Il y a un certain temps de ça, j'avais trouvé deux mots uropi venant de la racine indo-européenne *deru : drev (arbre) & drov (bois), et j'me suis dit que j'pourais toujours me servir d'un des deux pour l'aneuvien, en tant que synonyme de xiyl (du grec ξύλον pour "bois") quand celui-ci risque une ambigüité avec un mot à-priori xhiyl signifiant la glace (mot que je ne voulais pas supprimer parce qu'il avait pas mal de dérivés*). Du coup, c'est drev /'dʁɛf/ que j'ai gardé, et par conséquent, pour "une luge en bois" (une ancienne, du temps de nos parents ou de nos grands-parents, avant la fibre de carbone), on peut dire ù sleċh dreven ; c'est pas évident à dire, certes, mais avec un peu d'entraîn'ment, on s'en tire mieux qu'avec ù sleċh xiylen ( affraid ).

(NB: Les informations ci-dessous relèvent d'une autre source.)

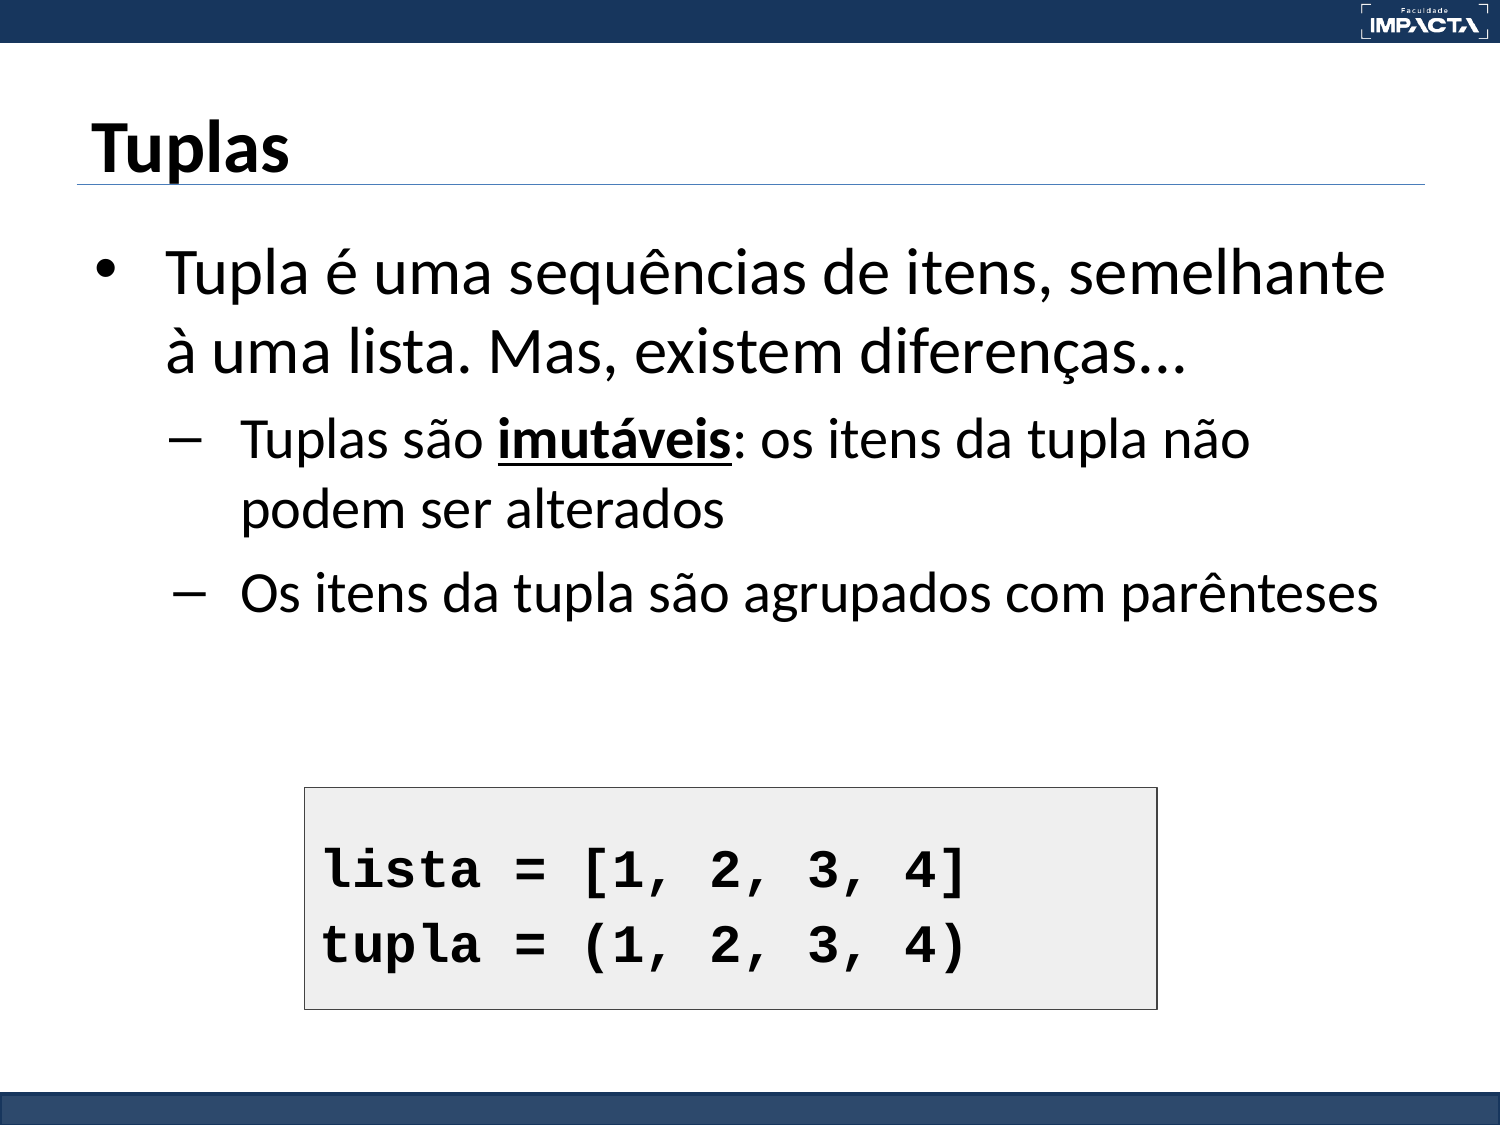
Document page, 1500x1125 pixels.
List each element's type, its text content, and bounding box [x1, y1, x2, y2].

text_box lista = [1, 2, 3, 4] tupla = (1, 2, 3, 4) [304, 787, 1158, 1010]
picture [1354, 0, 1495, 43]
title Tuplas [76, 89, 1426, 197]
list Tupla é uma sequências de itens, semelhante à uma lista. Mas, existem diferenças... Tuplas são imutáveis: os itens da tupla não podem ser alterados Os itens da tupla são agrupados com parênteses [75, 219, 1425, 1022]
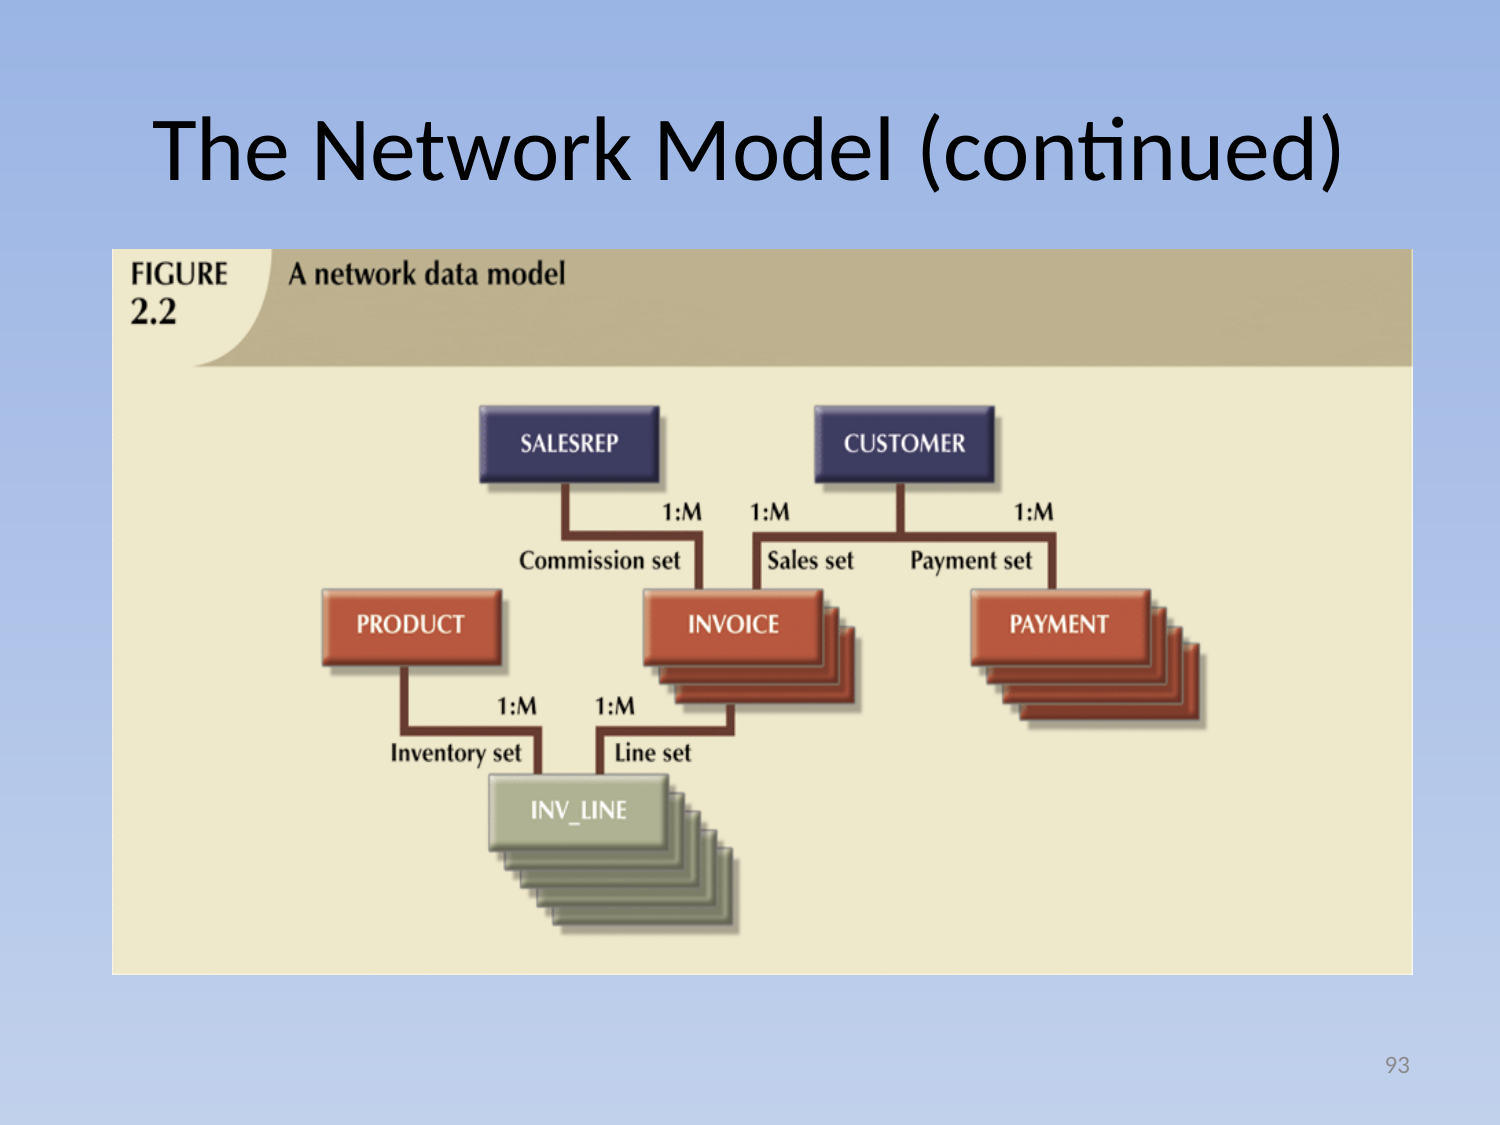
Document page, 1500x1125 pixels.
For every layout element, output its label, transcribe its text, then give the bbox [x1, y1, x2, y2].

slide_number 93 [1074, 1024, 1425, 1103]
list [112, 249, 1413, 976]
title The Network Model (continued) [75, 75, 1425, 213]
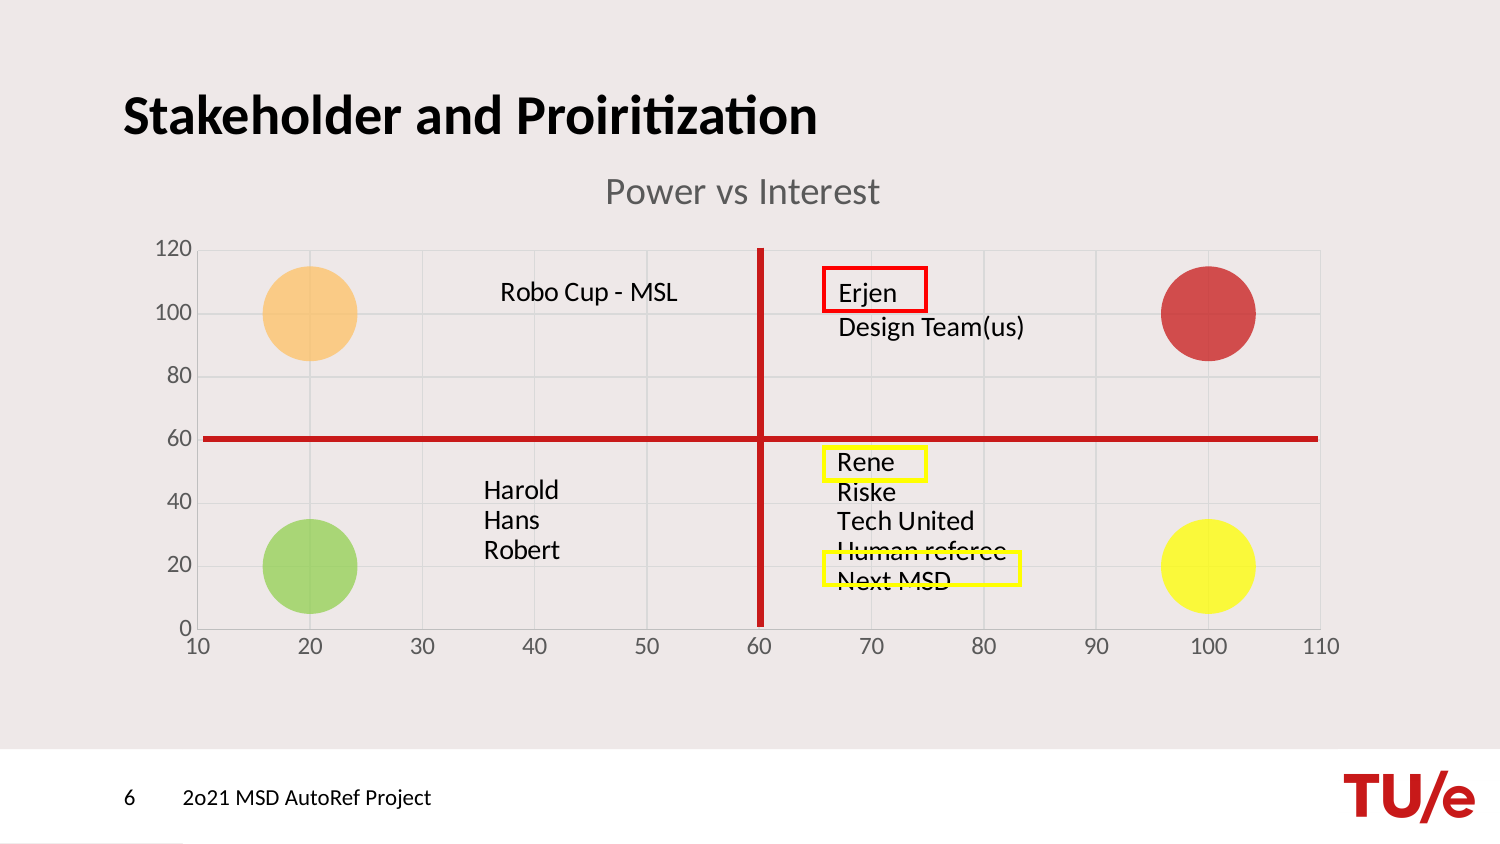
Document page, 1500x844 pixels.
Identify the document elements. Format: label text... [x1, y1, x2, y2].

*En plus, y a une homophonie entre dreve (nom. plur°) et drewe (circ. plur) qu'on ne retrouve pas, respectiv'ment, dans xiyle et xiyleve. Les synonymes, c'est bien utile, quand même !
°Même pour ce mot on peut rencontrer le pluriel : ebæn ea azòbj • kyqe dreve = l'ébène et l'azobé sont des bois durs.